● Directions for this task:
Please repeat the lines below exactly. Begin with the line containing "In budget-friendly smartwatches, the Alew" and go on through the line containing "measure growth from".

☆ ☆ ☆ ☆ ☆ ☆ ☆

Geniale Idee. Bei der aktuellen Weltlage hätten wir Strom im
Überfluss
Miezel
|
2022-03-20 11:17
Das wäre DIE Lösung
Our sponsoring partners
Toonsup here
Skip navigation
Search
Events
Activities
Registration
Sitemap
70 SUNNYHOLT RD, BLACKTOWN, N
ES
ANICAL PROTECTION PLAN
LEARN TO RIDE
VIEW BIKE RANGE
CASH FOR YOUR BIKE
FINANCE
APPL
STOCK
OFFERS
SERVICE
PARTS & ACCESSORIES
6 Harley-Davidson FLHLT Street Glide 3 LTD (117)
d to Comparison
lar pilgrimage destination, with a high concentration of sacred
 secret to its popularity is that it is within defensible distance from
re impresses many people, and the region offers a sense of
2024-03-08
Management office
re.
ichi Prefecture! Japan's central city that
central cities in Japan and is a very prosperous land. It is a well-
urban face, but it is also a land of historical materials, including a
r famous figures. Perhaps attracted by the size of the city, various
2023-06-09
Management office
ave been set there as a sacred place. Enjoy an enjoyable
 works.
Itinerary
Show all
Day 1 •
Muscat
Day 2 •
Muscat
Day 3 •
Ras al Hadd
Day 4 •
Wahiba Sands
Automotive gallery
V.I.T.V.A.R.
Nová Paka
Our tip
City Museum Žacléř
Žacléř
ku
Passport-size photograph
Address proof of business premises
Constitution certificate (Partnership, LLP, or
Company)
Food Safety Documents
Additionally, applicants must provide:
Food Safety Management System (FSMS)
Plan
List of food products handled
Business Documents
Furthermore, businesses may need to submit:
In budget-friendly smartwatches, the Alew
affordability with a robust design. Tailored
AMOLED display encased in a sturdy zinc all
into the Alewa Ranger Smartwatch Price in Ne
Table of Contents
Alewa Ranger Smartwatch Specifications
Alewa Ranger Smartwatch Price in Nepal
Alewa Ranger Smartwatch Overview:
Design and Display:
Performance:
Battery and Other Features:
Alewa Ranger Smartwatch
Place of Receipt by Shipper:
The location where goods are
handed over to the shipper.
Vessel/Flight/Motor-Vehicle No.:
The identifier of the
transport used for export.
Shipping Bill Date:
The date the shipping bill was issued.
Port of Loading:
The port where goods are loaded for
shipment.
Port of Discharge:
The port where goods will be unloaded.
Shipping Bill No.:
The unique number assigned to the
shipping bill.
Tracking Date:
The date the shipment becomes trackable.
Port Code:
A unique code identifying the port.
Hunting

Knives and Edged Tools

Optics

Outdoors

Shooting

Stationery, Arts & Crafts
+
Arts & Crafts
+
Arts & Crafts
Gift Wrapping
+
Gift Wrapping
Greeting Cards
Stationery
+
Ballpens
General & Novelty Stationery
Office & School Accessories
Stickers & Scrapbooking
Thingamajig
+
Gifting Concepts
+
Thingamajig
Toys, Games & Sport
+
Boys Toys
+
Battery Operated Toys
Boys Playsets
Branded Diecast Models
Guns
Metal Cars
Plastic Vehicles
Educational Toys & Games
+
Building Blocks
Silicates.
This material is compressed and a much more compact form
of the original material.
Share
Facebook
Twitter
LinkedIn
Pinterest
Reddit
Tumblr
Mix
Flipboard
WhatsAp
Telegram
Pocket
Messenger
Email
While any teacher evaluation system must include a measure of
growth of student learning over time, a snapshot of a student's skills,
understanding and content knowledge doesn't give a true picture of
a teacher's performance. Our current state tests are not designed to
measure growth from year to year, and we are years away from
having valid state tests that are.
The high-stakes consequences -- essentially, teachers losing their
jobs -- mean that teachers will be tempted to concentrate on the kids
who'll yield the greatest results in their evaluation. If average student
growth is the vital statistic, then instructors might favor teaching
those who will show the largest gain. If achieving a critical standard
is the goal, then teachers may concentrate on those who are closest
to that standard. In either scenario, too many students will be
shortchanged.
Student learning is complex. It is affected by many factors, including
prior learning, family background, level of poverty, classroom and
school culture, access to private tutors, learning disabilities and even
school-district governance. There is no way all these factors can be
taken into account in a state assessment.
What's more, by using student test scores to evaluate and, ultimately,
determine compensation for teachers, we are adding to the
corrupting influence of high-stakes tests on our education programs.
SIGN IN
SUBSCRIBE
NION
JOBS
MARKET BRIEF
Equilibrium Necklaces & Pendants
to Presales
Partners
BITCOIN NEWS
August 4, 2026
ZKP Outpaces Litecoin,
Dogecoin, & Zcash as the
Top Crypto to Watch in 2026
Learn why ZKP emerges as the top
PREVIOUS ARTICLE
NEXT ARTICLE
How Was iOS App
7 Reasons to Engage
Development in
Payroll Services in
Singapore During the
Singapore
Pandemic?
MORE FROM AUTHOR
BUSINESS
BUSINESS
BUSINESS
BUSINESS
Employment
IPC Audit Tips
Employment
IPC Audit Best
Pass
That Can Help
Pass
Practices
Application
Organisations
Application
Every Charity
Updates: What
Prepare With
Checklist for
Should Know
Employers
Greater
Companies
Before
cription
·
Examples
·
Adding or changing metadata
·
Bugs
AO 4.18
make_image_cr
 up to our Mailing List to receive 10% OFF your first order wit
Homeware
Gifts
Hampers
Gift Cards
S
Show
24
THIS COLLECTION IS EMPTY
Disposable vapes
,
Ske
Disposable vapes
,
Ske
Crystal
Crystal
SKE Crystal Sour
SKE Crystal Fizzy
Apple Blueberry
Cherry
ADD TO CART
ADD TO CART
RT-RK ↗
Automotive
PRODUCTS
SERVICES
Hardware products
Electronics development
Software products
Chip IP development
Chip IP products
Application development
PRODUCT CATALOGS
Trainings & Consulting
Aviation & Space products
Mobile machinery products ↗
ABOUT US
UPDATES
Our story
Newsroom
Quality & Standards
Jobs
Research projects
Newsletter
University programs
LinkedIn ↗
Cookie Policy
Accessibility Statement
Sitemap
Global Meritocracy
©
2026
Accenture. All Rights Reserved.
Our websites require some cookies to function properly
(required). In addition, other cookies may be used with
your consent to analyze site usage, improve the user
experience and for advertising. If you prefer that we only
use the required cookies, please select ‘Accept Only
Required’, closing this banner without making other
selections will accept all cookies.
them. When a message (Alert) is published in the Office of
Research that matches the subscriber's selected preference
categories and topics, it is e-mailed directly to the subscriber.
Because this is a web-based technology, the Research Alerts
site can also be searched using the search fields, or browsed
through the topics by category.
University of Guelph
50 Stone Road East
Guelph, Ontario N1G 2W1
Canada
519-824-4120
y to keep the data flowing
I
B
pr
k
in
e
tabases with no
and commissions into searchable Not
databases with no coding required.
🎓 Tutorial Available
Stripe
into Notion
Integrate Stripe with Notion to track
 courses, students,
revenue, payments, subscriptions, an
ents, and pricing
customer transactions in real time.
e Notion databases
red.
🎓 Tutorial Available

☆ ☆ ☆ ☆ ☆ ☆ ☆

● Answer space:
In budget-friendly smartwatches, the Alew
affordability with a robust design. Tailored
AMOLED display encased in a sturdy zinc all
into the Alewa Ranger Smartwatch Price in Ne
Table of Contents
Alewa Ranger Smartwatch Specifications
Alewa Ranger Smartwatch Price in Nepal
Alewa Ranger Smartwatch Overview:
Design and Display:
Performance:
Battery and Other Features:
Alewa Ranger Smartwatch
Place of Receipt by Shipper:
The location where goods are
handed over to the shipper.
Vessel/Flight/Motor-Vehicle No.:
The identifier of the
transport used for export.
Shipping Bill Date:
The date the shipping bill was issued.
Port of Loading:
The port where goods are loaded for
shipment.
Port of Discharge:
The port where goods will be unloaded.
Shipping Bill No.:
The unique number assigned to the
shipping bill.
Tracking Date:
The date the shipment becomes trackable.
Port Code:
A unique code identifying the port.
Hunting

Knives and Edged Tools

Optics

Outdoors

Shooting

Stationery, Arts & Crafts
+
Arts & Crafts
+
Arts & Crafts
Gift Wrapping
+
Gift Wrapping
Greeting Cards
Stationery
+
Ballpens
General & Novelty Stationery
Office & School Accessories
Stickers & Scrapbooking
Thingamajig
+
Gifting Concepts
+
Thingamajig
Toys, Games & Sport
+
Boys Toys
+
Battery Operated Toys
Boys Playsets
Branded Diecast Models
Guns
Metal Cars
Plastic Vehicles
Educational Toys & Games
+
Building Blocks
Silicates.
This material is compressed and a much more compact form
of the original material.
Share
Facebook
Twitter
LinkedIn
Pinterest
Reddit
Tumblr
Mix
Flipboard
WhatsAp
Telegram
Pocket
Messenger
Email
While any teacher evaluation system must include a measure of
growth of student learning over time, a snapshot of a student's skills,
understanding and content knowledge doesn't give a true picture of
a teacher's performance. Our current state tests are not designed to
measure growth from year to year, and we are years away from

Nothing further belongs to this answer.